• [Input data]:
%%

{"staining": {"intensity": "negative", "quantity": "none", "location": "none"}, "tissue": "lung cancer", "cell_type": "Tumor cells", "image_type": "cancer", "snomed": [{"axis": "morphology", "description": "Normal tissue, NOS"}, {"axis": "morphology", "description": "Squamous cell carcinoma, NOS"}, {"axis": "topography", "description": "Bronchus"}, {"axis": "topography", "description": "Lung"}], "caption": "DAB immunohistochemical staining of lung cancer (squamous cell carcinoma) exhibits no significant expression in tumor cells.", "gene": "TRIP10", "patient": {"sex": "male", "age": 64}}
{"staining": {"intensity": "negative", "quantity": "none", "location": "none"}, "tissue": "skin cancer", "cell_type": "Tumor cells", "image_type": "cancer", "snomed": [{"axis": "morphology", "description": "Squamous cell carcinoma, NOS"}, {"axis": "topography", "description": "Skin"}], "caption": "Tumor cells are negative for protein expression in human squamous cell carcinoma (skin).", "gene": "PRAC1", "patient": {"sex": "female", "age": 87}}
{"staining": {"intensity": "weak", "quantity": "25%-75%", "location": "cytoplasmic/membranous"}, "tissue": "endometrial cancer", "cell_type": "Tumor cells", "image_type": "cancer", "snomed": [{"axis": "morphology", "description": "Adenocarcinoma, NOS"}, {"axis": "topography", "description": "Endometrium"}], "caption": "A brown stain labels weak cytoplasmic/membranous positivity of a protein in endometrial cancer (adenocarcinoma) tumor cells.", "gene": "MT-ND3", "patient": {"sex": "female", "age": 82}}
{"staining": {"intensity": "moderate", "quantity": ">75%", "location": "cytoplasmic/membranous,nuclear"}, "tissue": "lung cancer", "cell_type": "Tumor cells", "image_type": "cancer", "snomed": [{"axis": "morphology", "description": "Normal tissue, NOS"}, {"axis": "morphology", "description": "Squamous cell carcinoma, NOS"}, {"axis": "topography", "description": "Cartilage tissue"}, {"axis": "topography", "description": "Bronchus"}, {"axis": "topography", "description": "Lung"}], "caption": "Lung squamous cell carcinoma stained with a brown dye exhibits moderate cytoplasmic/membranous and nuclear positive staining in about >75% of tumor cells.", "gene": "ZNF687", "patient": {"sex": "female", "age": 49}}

%%

• [Required work]:
Exact duplication of all the data above is expected.

• [Final answer]:
{"staining": {"intensity": "negative", "quantity": "none", "location": "none"}, "tissue": "lung cancer", "cell_type": "Tumor cells", "image_type": "cancer", "snomed": [{"axis": "morphology", "description": "Normal tissue, NOS"}, {"axis": "morphology", "description": "Squamous cell carcinoma, NOS"}, {"axis": "topography", "description": "Bronchus"}, {"axis": "topography", "description": "Lung"}], "caption": "DAB immunohistochemical staining of lung cancer (squamous cell carcinoma) exhibits no significant expression in tumor cells.", "gene": "TRIP10", "patient": {"sex": "male", "age": 64}}
{"staining": {"intensity": "negative", "quantity": "none", "location": "none"}, "tissue": "skin cancer", "cell_type": "Tumor cells", "image_type": "cancer", "snomed": [{"axis": "morphology", "description": "Squamous cell carcinoma, NOS"}, {"axis": "topography", "description": "Skin"}], "caption": "Tumor cells are negative for protein expression in human squamous cell carcinoma (skin).", "gene": "PRAC1", "patient": {"sex": "female", "age": 87}}
{"staining": {"intensity": "weak", "quantity": "25%-75%", "location": "cytoplasmic/membranous"}, "tissue": "endometrial cancer", "cell_type": "Tumor cells", "image_type": "cancer", "snomed": [{"axis": "morphology", "description": "Adenocarcinoma, NOS"}, {"axis": "topography", "description": "Endometrium"}], "caption": "A brown stain labels weak cytoplasmic/membranous positivity of a protein in endometrial cancer (adenocarcinoma) tumor cells.", "gene": "MT-ND3", "patient": {"sex": "female", "age": 82}}
{"staining": {"intensity": "moderate", "quantity": ">75%", "location": "cytoplasmic/membranous,nuclear"}, "tissue": "lung cancer", "cell_type": "Tumor cells", "image_type": "cancer", "snomed": [{"axis": "morphology", "description": "Normal tissue, NOS"}, {"axis": "morphology", "description": "Squamous cell carcinoma, NOS"}, {"axis": "topography", "description": "Cartilage tissue"}, {"axis": "topography", "description": "Bronchus"}, {"axis": "topography", "description": "Lung"}], "caption": "Lung squamous cell carcinoma stained with a brown dye exhibits moderate cytoplasmic/membranous and nuclear positive staining in about >75% of tumor cells.", "gene": "ZNF687", "patient": {"sex": "female", "age": 49}}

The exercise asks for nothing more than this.